Tugas yang Diminta 1
Salin ulang bagian teks tentang Belt and Road Initiative tanpa perubahan apa pun. Mulailah dari kata-kata "Belt and Road Initiative dan" dan berhentilah setelah "riset di Tiongkok.".
Tugas yang Diminta 2
Jawablah pertanyaan berikut berdasarkan teks tentang Belt and Road Initiative.
(a) Pada tahun berapa BRI diwacanakan, dan oleh siapa?
(b) Pergeseran ekonomi apa yang sedang terjadi di Tiongkok ketika BRI diinisiasi?
(c) Apa yang disebut sebagai salah satu indikasi kuat perpindahan "tulang belakang" perekonomian Tiongkok?

Belt and Road Initiative dan Rumusan Permasalahannya

Sejak diwacanakan pada Oktober dan September tahun 2013 di Kazakhstan dan Indonesia oleh Presiden Xi Jinping[1], Inisiatif Satu Sabuk Satu Jalan (BRI—Belt and Road Initiative), banyak hal yang telah terlaksana guna merevitalisasi kedigdayaan Tiongkok dalam hal hegemoni negara tersebut di dunia melalui skema jalur dagang[2]. Awalnya BRI diinisiasi dengan kondisi di mana Tiongkok sedang pada fase ekonomi negara dengan kondisi terjadinya shifting dari ekonomi yang bergantung kepada industri manufaktur, menjadi ekonomi yang bergantung kepada jasa[3]. Proses shifting ini tentu saja memakan waktu, usaha, dan dana yang tidak sedikit. Salah satu indikasi kuat perpindahan ‘tulang belakang’ perekonomian yang tadinya industrial-based kepada service-based adalah dengan meningkatnya angka riset di Tiongkok.

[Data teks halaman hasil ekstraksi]
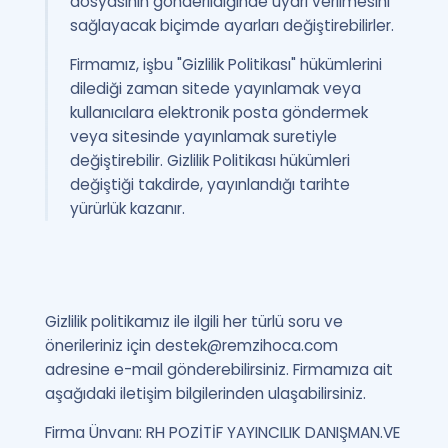
dosyasının gönderildiğinde uyarı verilmesini
sağlayacak biçimde ayarları değiştirebilirler.
Firmamız, işbu "Gizlilik Politikası" hükümlerini
dilediği zaman sitede yayınlamak veya
kullanıcılara elektronik posta göndermek
veya sitesinde yayınlamak suretiyle
değiştirebilir. Gizlilik Politikası hükümleri
değiştiği takdirde, yayınlandığı tarihte
yürürlük kazanır.
Gizlilik politikamız ile ilgili her türlü soru ve
önerileriniz için
destek@remzihoca.com
adresine e-mail gönderebilirsiniz. Firmamıza ait
aşağıdaki iletişim bilgilerinden ulaşabilirsiniz.
Firma Ünvanı: RH POZİTİF YAYINCILIK DANIŞMAN.VE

Jawaban Anda 1
Belt and Road Initiative dan Rumusan Permasalahannya

Sejak diwacanakan pada Oktober dan September tahun 2013 di Kazakhstan dan Indonesia oleh Presiden Xi Jinping[1], Inisiatif Satu Sabuk Satu Jalan (BRI—Belt and Road Initiative), banyak hal yang telah terlaksana guna merevitalisasi kedigdayaan Tiongkok dalam hal hegemoni negara tersebut di dunia melalui skema jalur dagang[2]. Awalnya BRI diinisiasi dengan kondisi di mana Tiongkok sedang pada fase ekonomi negara dengan kondisi terjadinya shifting dari ekonomi yang bergantung kepada industri manufaktur, menjadi ekonomi yang bergantung kepada jasa[3]. Proses shifting ini tentu saja memakan waktu, usaha, dan dana yang tidak sedikit. Salah satu indikasi kuat perpindahan ‘tulang belakang’ perekonomian yang tadinya industrial-based kepada service-based adalah dengan meningkatnya angka riset di Tiongkok.

Jawaban Anda 2
(a) BRI diwacanakan pada tahun 2013 oleh Presiden Xi Jinping.
(b) Ekonomi Tiongkok sedang bergeser dari ekonomi yang bergantung kepada industri manufaktur menjadi ekonomi yang bergantung kepada jasa.
(c) Salah satu indikasi kuatnya adalah meningkatnya angka riset di Tiongkok.